Available from Reaxense
This protein is integrated into the Receptor.AI ecosystem as a prospective target with high therapeutic potential. We performed a comprehensive characterization of Large ribosomal subunit protein mL42 including:
1. LLM-powered literature research
Our custom-tailored LLM extracted and formalized all relevant information about the protein from a large set of structured and unstructured data sources and stored it in the form of a Knowledge Graph. This comprehensive analysis allowed us to gain insight into Large ribosomal subunit protein mL42 therapeutic significance, existing small molecule ligands, relevant off-targets, and protein-protein interactions.
Fig. 1. Preliminary target research workflow
2. AI-Driven Conformational Ensemble Generation
Starting from the initial protein structure, we employed advanced AI algorithms to predict alternative functional states of Large ribosomal subunit protein mL42, including large-scale conformational changes along "soft" collective coordinates. Through molecular simulations with AI-enhanced sampling and trajectory clustering, we explored the broad conformational space of the protein and identified its representative structures. Utilizing diffusion-based AI models and active learning AutoML, we generated a statistically robust ensemble of equilibrium protein conformations that capture the receptor's full dynamic behavior, providing a robust foundation for accurate structure-based drug design.

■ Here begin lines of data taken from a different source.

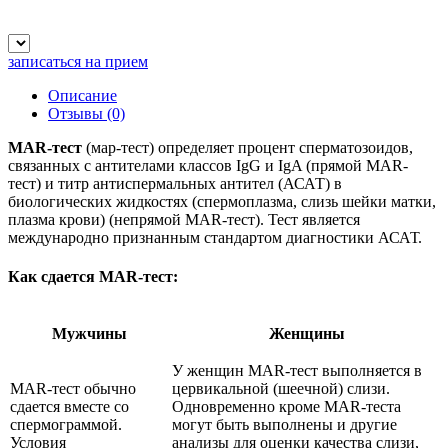
записаться на прием
Описание
Отзывы
(0)
MAR-тест
(мар-тест) определяет процент сперматозоидов,
связанных с антителами классов IgG и IgA (прямой MAR-
тест) и титр антиспермальных антител (АСАТ) в
биологических жидкостях (спермоплазма, слизь шейки матки,
плазма крови) (непрямой MAR-тест). Тест является
международно признанным стандартом диагностики АСАТ.
Как сдается MAR-тест:
Мужчины
Женщины
У женщин MAR-тест выполняется в
MAR-тест обычно
цервикальной (шеечной) слизи.
сдается вместе со
Одновременно кроме MAR-теста
спермограммой.
могут быть выполнены и другие
Условия
анализы для оценки качества слизи,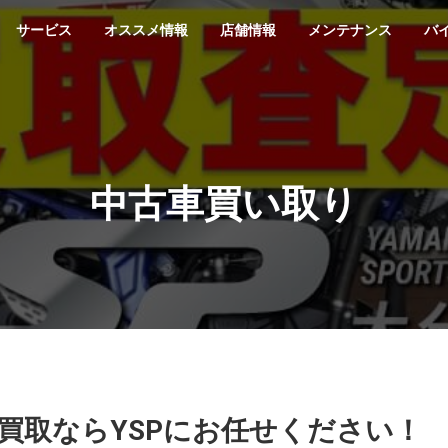
サービス
オススメ情報
店舗情報
メンテナンス
バ
中古車買い取り
買取ならYSPにお任せください！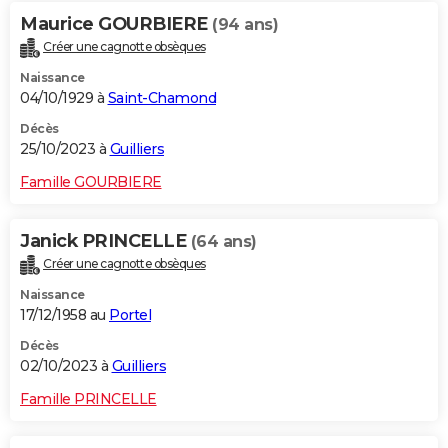
Maurice GOURBIERE
(94 ans)
Créer une cagnotte obsèques
Naissance
04/10/1929 à
Saint-Chamond
Décès
25/10/2023 à
Guilliers
Famille GOURBIERE
Janick PRINCELLE
(64 ans)
Créer une cagnotte obsèques
Naissance
17/12/1958 au
Portel
Décès
02/10/2023 à
Guilliers
Famille PRINCELLE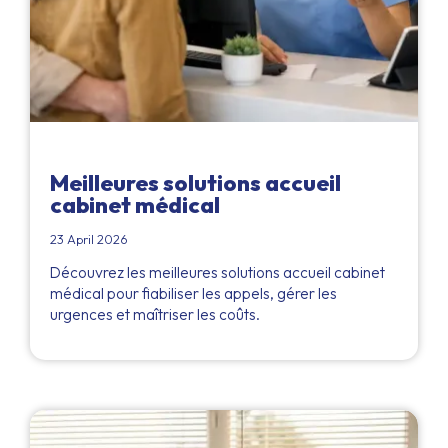
Meilleures solutions accueil
cabinet médical
23 April 2026
Découvrez les meilleures solutions accueil cabinet
médical pour fiabiliser les appels, gérer les
urgences et maîtriser les coûts.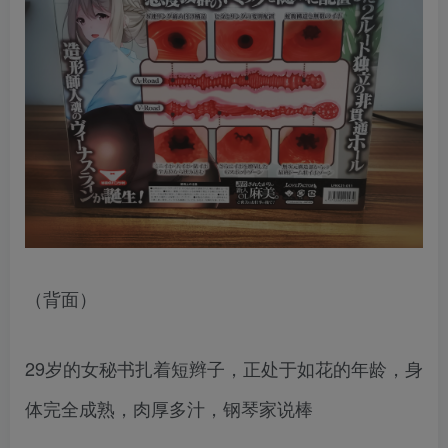
（背面）
29岁的女秘书扎着短辫子，正处于如花的年龄，身
体完全成熟，肉厚多汁，钢琴家说棒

Fig. 2. AI-powered molecular dynamics simulations workflow
3. Binding pockets identification and characterization
We employed the AI-based pocket prediction module to discover orthosteric, allosteric, hidden, and cryptic binding pockets on the protein’s surface. Our technique integrates the LLM-driven literature search and structure-aware ensemble-based pocket detection algorithm that utilizes previously established protein dynamics. Tentative pockets are then subject to AI scoring and ranking with simultaneous detection of false positives. In the final step, the AI model assesses the druggability of each pocket enabling a comprehensive selection of the most promising pockets for further targeting.

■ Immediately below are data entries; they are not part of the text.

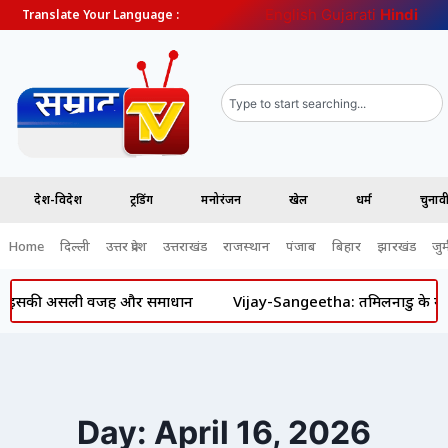
English
Gujarati
Hindi
Translate Your Language :
देश-विदेश
ट्रेंडिंग
मनोरंजन
खेल
धर्म
चुना
Home
दिल्ली
उत्तर प्रदेश
उत्तराखंड
राजस्थान
पंजाब
बिहार
झारखंड
जुर्
नें इसकी असली वजह और समाधान
Vijay-Sangeetha: तमिलनाडु के मुख्यमंत्
Day: April 16, 2026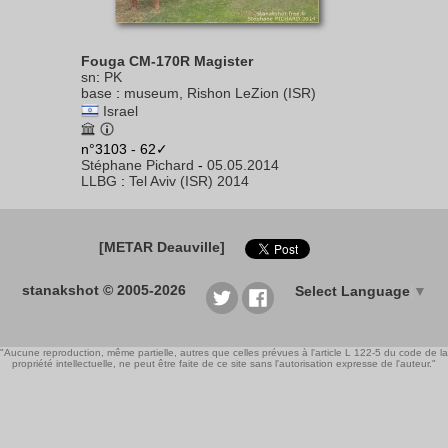
Fouga CM-170R Magister
sn
:
PK
base
:
museum, Rishon LeZion (ISR)
Israel
n°3103 - 62✓
Stéphane Pichard
-
05.05.2014
LLBG
:
Tel Aviv (ISR) 2014
[METAR Deauville]
stanakshot © 2005-2026
Select Language
▼
"Aucune reproduction, même partielle, autres que celles prévues à l'article L 122-5 du code de la
propriété intellectuelle, ne peut être faite de ce site sans l'autorisation expresse de l'auteur."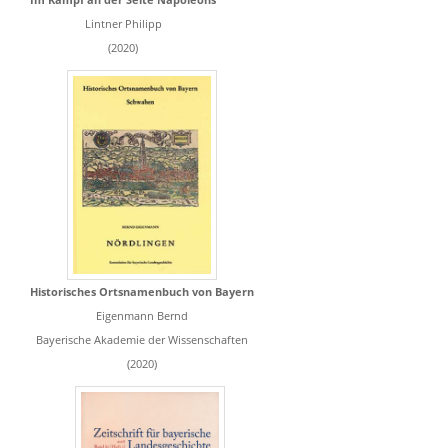
Lintner Philipp
(2020)
Historisches Ortsnamenbuch von Bayern
Eigenmann Bernd
Bayerische Akademie der Wissenschaften
(2020)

Fig. 3. AI-based binding pocket detection workflow
4. AI-Powered Virtual Screening
Our ecosystem is equipped to perform AI-driven virtual screening on Large ribosomal subunit protein mL42. With access to a vast chemical space and cutting-edge AI docking algorithms, we can rapidly and reliably predict the most promising, novel, diverse, potent, and safe small molecule ligands of Large ribosomal subunit protein mL42. This approach allows us to achieve an excellent hit rate and to identify compounds ready for advanced lead discovery and optimization.
Fig. 4. The screening workflow of Receptor.AI
Receptor.AI, in partnership with Reaxense, developed a next-generation technology for on-demand focused library design to enable extensive target exploration.
The focused library for Large ribosomal subunit protein mL42 includes a list of the most effective modulators, each annotated with 38 ADME-Tox and 32 physicochemical and drug-likeness parameters. Furthermore, each compound is shown with its optimal docking poses, affinity scores, and activity scores, offering a detailed summary.
Large ribosomal subunit protein mL42
partner:
Reaxense
upacc:
Q9Y6G3
UPID:
RM42_HUMAN
Alternative names:
39S ribosomal protein L31, mitochondrial; 39S ribosomal protein L42, mitochondrial
Alternative UPACC:
Q9Y6G3; Q6FID1; Q96Q48; Q9P0S1
Background:
The Large ribosomal subunit protein mL42, also known as 39S ribosomal protein L31 and L42, is a mitochondrial protein crucial for protein synthesis within the cell. Its alternative names reflect its role and localization within the mitochondrial ribosome, where it participates in the translation of mitochondrial DNA-encoded proteins.
Therapeutic significance:
Understanding the role of Large ribosomal subunit protein mL42 could open doors to potential therapeutic strategies. Its fundamental role in mitochondrial function suggests that insights into its operation could lead to breakthroughs in treating diseases linked to mitochondrial dysfunction.